Manevi ya da maddi değeri olmadan veya hobi sayılmadığı halde bir şeyleri biriktirmek veya saklamak, günaha girme korkusuyla doğru-yanlış kavramlar üzerinde durmada aşırıya kaçmak, eşyaların düzeniyle ilgili fazla düşünmek ve yerlerinin değişmesine tahammül edememek obsesyon olarak verilebilecek diğer örneklerdir. Bunların dışında akla gelen bir şeyi bilme ya da hatırlama ihtiyacının yoğun yaşanması, belirli seslerden rahatsızlık duymak, uğurlu-uğursuz sayılar, özel anlam taşıyan renkler, vücudun belirli yerleriyle aşırı ilgilenme kişinin hayatında fazla olarak göze çarpıyorsa bunlar da obsesyon olarak sayılabilir.

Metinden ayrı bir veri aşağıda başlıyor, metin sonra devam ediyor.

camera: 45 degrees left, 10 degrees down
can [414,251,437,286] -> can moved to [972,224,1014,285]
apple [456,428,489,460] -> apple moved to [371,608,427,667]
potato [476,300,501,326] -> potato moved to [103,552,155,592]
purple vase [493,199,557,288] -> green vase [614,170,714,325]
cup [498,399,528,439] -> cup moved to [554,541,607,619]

Kompulsif davranışlara gelecek olursak; aşırı veya törensel biçimde el yıkama, duş alma, diş fırçalama, ev eşyalarının temizliği ile aşırı ilgilenme, evdeki kilitleri, kapıları ütü gibi aletlerin fişlerini tekrar tekrar kontrol etme, işe yaramayacak şeyleri biriktirme, ufak tefek her şeyi sıralamak, rutin hareketleri tekrar etmek ( çanta fermuarını belirli sayıda açıp kapatmak, aynaya belirli sayıda bakmak gibi), tekrar eden okumalar ve yazmalar, bir şey sorma, söyleme veya itiraf etme gereksiniminin fazla oluşu, dokunma vurma veya ovalamayla ilgili yoğun istek, sayma veya kontrol etme dışında yapılan zihinsel törenler de kompulsif olarak örnek teşkil etmektedir.

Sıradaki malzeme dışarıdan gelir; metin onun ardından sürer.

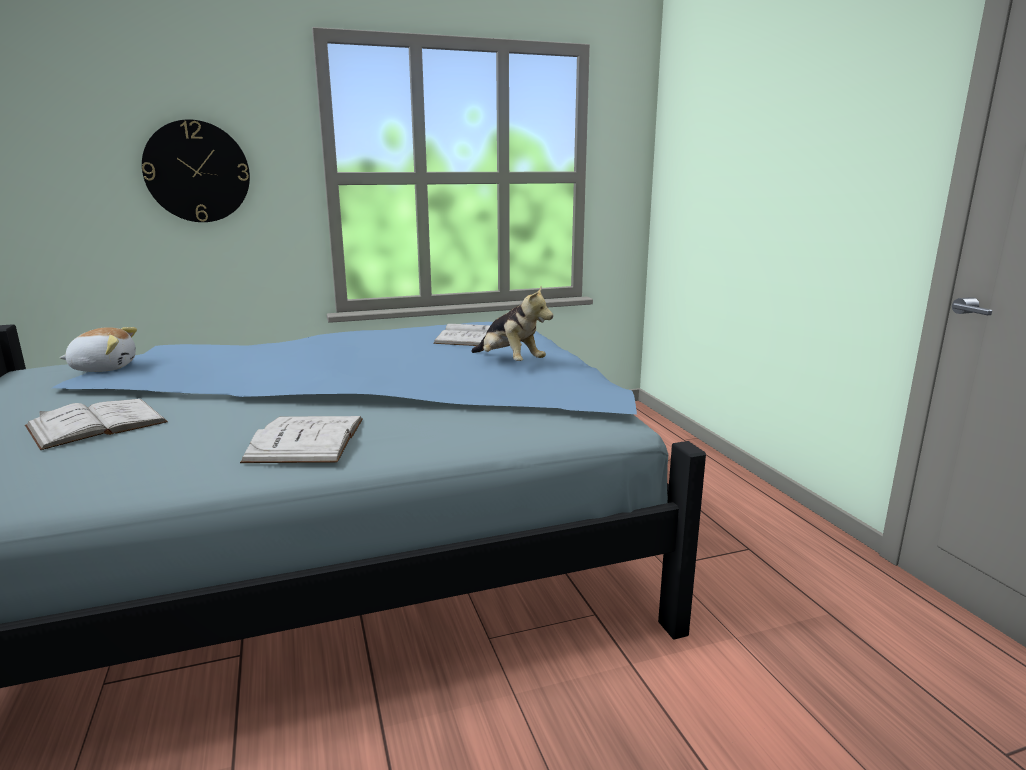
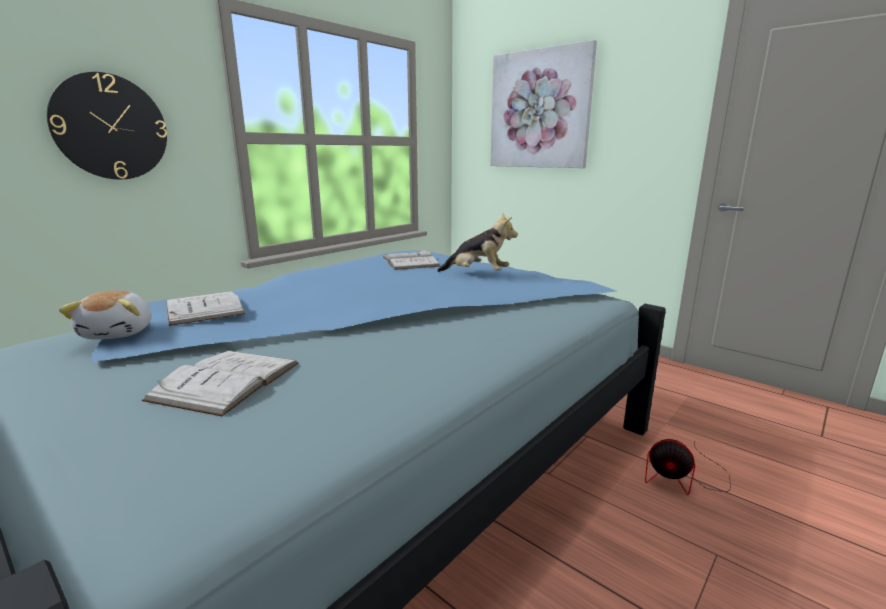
camera: 30 degrees left, 0 degrees up
plush toy [60,327,137,372] -> plush toy turned 120 degrees clockwise [59,291,151,339]
white book [240,416,363,463] -> white book moved to [166,291,245,326]
none -> picture [490,40,597,168]
none -> fan [645,439,731,495]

  Obsesif-Kompulsif bozukluk genel olarak 21 yaş dolaylarında başlar. Bazı durumlarda bastırılmış duyguların dışa vurumu olarak da açıklanabilir. Bu bozuklukta kişi, yapmak zorunda olduğunu hissettiği davranışı uygulamadığı takdirde kötü bir sonuçla karşılaşacağını düşünür. Genellikle sevdiklerinin, ailesinin başına kötü bir şey geleceği düşüncesiyle karşılaşılır. Diğer yandan, kişi kendisiyle ilgili adak adar şeklinde de bu davranışları uygulayabilir. Bazen, tekrarlayan davranışlar kişide alışkanlık haline geldiği için yapılan eylem baştaki etkisini kaybetse de bu kez monotonluktan dolayı devamı getiriliyor olabilir. Başta kişi kendisini bu eylemi gerçekleştirmezse yaptığı hareketle bağlantılı veya bağlantısız kötü bir şey olacağı düşüncesine inandırır ve daha sonrasında bu davranış alışkanlıkla beslenerek sürekli tekrar edilen bir kompulsiyon halini alabilir.

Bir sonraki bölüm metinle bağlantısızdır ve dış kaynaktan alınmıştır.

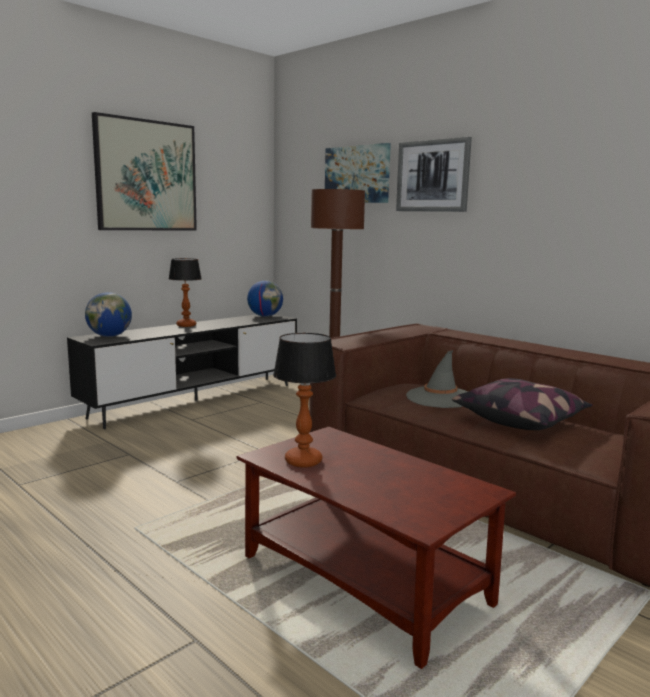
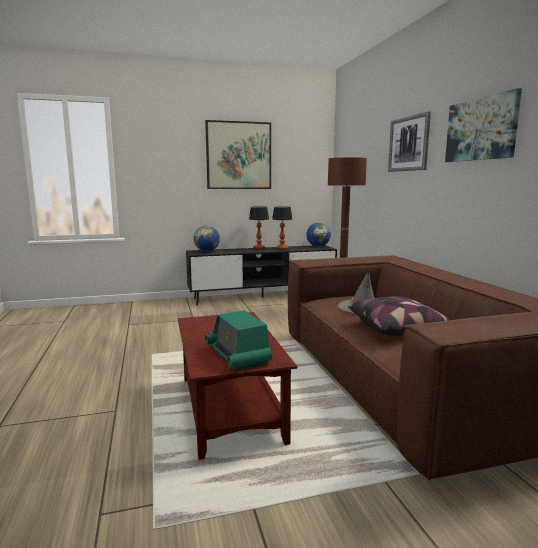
camera: 30 degrees right, 0 degrees up
table lamp [273,333,336,467] -> table lamp moved to [272,207,293,250]
picture [325,143,391,203] -> picture moved to [445,88,522,162]
none -> radio [205,310,272,370]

İlaç tedavisi ve/veya davranışçı terapiler ile bu rahatsızlıktan kurtulmak mümkündür. Kişiyi duruma maruz bırakma ve tepkiye engel olma teknikleri uygulandığı için obsesif-kompulsif bozukluğu olan birey başta uygulamakta zorlanabilir. Katlanacakları anksiyeteyi göze alamayan kişi başta çekingenlik gösterebilir ve uygulayamadığını söyleyerek vazgeçebilir, fakat, kişinin yakın çevresinin de desteğiyle terapi olumlu sonuçlar vermektedir.